Background: Remdesivir is a novel broad spectrum antiviral drug previously used to treat Ebola. It is a pro-drug nucleoside with antiviral activity that is opposed to SARS-CoV-2 and coronavirus.
Aim: Current research was planned to evaluate and compare the potential ameliorative impact of the hematopoietic-stem-cell mobilized by the granulocyte colony-stimulating factor (G-CSF) versus BM-MSC on the effect of novel antiviral remdesivir on the kidney.
Materials and Methods: Rats divided into four groups: control group, Remdesivir treated group (20 mg/kg/day IV on the first day followed by 10 mg/kg/day for 6 days), Remdesivir + BM-MSCs group (3x10⁶ cells/ml of PKH26 labelled MSC) and Remedesivir+ Filgrastim group (70 μg/kg/day/5 days). At the end of the experiment, animals were anaesthetized and sacrificed. Both animal kidneys were excised for histological, immunohistochemistry, and electron microscopy studies. Biochemical and morphometric assessments had been performed.

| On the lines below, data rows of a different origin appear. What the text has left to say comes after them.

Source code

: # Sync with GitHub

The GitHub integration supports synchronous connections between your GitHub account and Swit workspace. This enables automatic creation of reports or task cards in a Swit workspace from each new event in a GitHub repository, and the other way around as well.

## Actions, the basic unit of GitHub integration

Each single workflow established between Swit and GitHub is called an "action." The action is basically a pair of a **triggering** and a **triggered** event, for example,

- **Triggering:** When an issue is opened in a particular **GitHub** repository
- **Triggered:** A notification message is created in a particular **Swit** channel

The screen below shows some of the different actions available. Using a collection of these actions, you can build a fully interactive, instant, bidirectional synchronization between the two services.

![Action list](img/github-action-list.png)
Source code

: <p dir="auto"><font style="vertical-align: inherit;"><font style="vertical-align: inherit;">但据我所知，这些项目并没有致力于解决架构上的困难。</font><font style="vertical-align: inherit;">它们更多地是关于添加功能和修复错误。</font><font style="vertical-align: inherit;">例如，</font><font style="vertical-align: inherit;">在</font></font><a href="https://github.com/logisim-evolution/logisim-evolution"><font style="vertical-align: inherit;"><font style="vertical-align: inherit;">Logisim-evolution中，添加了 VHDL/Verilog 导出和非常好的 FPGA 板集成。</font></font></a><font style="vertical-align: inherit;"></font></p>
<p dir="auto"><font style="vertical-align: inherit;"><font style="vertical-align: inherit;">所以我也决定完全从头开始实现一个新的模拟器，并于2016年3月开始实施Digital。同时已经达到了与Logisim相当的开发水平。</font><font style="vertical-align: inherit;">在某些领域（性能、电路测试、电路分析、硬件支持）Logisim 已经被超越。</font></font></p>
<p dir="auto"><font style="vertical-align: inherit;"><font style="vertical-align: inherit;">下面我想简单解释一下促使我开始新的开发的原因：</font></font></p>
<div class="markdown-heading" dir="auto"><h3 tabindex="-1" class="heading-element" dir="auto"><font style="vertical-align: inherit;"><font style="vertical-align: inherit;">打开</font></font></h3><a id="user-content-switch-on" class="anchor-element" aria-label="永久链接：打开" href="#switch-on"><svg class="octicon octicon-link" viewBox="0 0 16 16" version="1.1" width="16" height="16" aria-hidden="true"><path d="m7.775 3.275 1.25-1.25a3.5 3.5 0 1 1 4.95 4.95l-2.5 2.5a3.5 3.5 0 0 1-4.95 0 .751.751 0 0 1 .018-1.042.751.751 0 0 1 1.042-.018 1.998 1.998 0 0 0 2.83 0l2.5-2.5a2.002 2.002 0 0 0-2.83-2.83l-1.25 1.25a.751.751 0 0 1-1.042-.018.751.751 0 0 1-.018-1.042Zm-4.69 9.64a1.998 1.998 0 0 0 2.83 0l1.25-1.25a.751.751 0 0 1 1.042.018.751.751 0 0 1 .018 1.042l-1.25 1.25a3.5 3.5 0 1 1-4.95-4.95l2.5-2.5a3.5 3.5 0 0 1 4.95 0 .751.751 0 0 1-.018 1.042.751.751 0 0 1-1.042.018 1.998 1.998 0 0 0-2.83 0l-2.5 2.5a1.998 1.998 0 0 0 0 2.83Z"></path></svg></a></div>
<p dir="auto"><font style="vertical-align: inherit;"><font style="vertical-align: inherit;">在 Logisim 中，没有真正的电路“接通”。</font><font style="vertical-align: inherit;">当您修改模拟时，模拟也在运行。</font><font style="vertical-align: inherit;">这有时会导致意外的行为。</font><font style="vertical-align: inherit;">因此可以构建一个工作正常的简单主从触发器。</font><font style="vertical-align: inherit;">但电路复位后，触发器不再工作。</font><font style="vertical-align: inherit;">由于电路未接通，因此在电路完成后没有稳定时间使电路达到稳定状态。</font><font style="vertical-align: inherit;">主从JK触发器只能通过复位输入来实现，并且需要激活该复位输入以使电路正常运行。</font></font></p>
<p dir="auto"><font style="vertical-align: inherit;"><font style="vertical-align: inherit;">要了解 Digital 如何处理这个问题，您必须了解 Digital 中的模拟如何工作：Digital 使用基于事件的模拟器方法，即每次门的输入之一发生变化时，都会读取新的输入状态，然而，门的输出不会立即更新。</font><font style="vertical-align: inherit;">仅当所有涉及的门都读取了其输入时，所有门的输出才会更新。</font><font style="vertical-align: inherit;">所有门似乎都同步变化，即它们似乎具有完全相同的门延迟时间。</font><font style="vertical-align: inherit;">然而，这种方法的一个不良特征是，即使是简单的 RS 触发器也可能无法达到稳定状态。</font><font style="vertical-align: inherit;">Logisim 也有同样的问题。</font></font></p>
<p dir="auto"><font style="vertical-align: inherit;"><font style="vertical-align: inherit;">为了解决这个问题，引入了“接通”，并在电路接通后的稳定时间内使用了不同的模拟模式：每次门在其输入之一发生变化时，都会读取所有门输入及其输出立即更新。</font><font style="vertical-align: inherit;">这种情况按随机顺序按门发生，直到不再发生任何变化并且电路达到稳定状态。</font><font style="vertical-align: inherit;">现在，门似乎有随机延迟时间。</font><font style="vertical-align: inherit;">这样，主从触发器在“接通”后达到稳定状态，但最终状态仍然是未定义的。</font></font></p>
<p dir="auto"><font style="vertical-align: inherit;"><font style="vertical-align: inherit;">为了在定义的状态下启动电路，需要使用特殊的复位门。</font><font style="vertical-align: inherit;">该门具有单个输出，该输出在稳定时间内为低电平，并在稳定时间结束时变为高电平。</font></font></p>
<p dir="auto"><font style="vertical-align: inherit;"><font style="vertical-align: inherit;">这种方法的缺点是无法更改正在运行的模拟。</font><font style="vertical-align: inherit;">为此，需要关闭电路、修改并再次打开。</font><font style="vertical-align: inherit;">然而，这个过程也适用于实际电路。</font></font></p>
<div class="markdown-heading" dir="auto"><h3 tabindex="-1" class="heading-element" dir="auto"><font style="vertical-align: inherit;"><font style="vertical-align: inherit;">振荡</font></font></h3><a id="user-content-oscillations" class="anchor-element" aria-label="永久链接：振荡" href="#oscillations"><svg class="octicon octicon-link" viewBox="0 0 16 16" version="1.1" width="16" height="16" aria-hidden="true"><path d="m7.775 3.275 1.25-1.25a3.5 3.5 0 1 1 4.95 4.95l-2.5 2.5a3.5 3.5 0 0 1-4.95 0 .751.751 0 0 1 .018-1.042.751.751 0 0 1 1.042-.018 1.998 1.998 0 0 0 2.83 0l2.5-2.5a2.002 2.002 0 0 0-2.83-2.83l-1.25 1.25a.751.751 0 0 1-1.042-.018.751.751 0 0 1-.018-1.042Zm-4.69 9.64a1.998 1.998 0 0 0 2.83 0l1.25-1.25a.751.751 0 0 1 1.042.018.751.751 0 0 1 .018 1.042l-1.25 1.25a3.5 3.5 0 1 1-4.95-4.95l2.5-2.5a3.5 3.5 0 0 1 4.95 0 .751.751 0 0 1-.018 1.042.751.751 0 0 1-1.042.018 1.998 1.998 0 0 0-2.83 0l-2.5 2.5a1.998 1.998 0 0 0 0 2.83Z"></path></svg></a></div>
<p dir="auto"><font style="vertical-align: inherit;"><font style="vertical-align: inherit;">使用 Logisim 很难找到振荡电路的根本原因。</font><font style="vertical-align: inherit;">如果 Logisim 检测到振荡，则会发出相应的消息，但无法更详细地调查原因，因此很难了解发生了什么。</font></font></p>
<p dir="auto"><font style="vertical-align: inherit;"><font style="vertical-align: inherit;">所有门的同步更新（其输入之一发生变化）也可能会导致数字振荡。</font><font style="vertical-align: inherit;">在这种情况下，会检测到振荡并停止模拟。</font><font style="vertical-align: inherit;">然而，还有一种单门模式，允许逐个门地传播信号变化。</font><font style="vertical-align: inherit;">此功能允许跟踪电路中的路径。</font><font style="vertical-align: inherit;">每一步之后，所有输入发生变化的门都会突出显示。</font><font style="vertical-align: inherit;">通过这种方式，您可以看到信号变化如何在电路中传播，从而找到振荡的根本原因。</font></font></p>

Results: Remdesivir caused distortion and degeneration of both the glomeruli and the renal tubules associated with Bowman's space widening. It greatly increased the deposition of collagen and enhanced the expression of caspase 3, IL-6, and TGF-β1. Ultrastructure changes were observed in the form of thickening of glomerular basement membrane, dilated basal plasma membrane infoldings of tubular epithelium and mitochondrial degeneration. Biochemically, decreased antioxidant enzymes, reduced glutathione (GSH), superoxide dismutase (SOD), and catalase (CAT) with increased serum urea and creatinine were also recorded. Both BM-MSCs and G-CSF improved histological structure and function of the kidney.  Conclusion: Prescribing drugs such as remdesivir should be carried out with severe care. BM-MSCs and G-CSF are an efficient and ideal option to protect patients from irreversible kidney damage.